Resting beneath the cherry blossoms,
I feel myself to be in a Nõh play.
- - - (Basho)

Still, one does not have to have spent any time at all in Japan, one could have lived a whole life in Buffalo to share the feeling, the universal feeling, of what happens to all of us in the delicious time when winter is breaking, the days come to be longer, the trees blossom:
Lighting one candle
With another candle;
An evening of spring.
- - - (Buson)

One can have lived on or near the freeways of Burbank and still be touched by the elegant (and elegant is the word for Haiku) element of autobiography here:
I am one
Who eats his breakfast
Gazing at the morning-glories.
- - - (Basho)

Seasons, flowers, mountains, birds, pebbles, streams and rivers: the simple and the common are the world of Haiku. One can read poems one day, and not be moved nor changed by them --- and then, the next day, the same words will come to be poignant. For, after all, this writing is the writing of mood-turning and change --- much as the sun will move and change a scene which, perhaps yesterday, was common and dull:
The old pond,
A straw sandal sunk to the bottom;
Sleet falling.
- - - (Buson)

§   §   §

How does one teach haiku? Could one have students visualize what is, after all, a very hum-drum scene: and then try to capture it in a few words? We don't envy the task of such teachers. It might be impossible to instruct students who have shut themselves off from the rich interrelationship of time and objects and the poignant (perhaps as yet unexperienced) sense of aging, growing, dying --- all necessary to feel the tide of emotion that can flow from twelve words.

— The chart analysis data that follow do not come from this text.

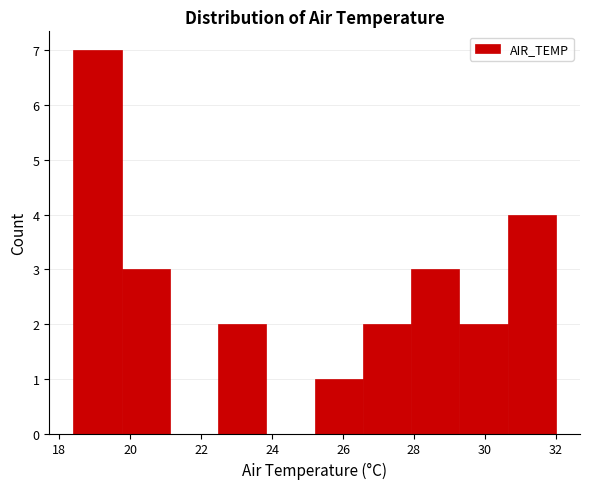

Reading left to right, transcribe this chart: for each bar, give the range it covers on the x-axis and its height. Neither the bar edges nor the heights are printed on the chart, so give them approximately, as read against the axes.

18.40 to 19.76: 7
19.76 to 21.12: 3
21.12 to 22.48: 0
22.48 to 23.84: 2
23.84 to 25.20: 0
25.20 to 26.56: 1
26.56 to 27.92: 2
27.92 to 29.28: 3
29.28 to 30.64: 2
30.64 to 32.00: 4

Blythe is quick to point out that Haiku is not all blossom and ponds. To make the point, he, for instance, will give us the words of St. Paul The whole creation groaneth and travaileth together until now, waiting for the manifestation of the sons of God, and immediately contrast this to:

For you fleas too,
The night must be long,
It must be lonely.
- - - (Issa)

And in the reading (and rereading) of such words, we are captured by the humanity of the poet --- one who must be troubled enough (and humble enough) to speak to the very insects who perhaps too are experiencing a long sleepless night, far from home, far from loves and from friends. It is the wit and joy and acceptance that come together in divine understatement:
The autumn storm;
A prostitute shack,
At 24 cents a time.
- - - (Issa)

in which the loneliness of paid-for sex is joined and shaped by a chance October storm; all presented to us together as a bouquet --- lovingly given in so few syllables.

Once when I was watching Japanese television, I saw a Haiku competition. There were various contestants, and among them was the Emperor of Japan. Such a frail and studious and serious man he was. At the time, I remembered thinking how nice it would be if the leaders of the United States joined together with some kids, some common home folk, a few truck-drivers, all of us, to read (and write) some haiku. Clinton writing about frogs jumping into ponds, Alan Greenspan with three lines on the sparrows in the streets of New York, touched by the wind. The governor of California, of Florida, of New York God knows, with a few vignettes on the ocean's evening's wave, or taking a moment, as Taigi did, to reflect on going home late at night:

Not a single stone
To throw at the dog,
The wintry moon.

How human they would become! How they would join the common resonance of the world about us. How fine for them, for a moment, to stop the giant wars called the Affairs of State --- stop to reflect lovingly, for a moment, on the loving details that are all about us; viewing --- for instance --- a tiny mote in the eye of an insect, as Issa did:

Reflected
In the eye of the dragon-fly
The distant hills.

It would give us some confidence, wouldn't it? To know that those who have access to such power have, as well, a sweet touch of humanity --- which can touch them; and thus touch all of us.

It would give us a bit more confidence in them and our future, wouldn't it?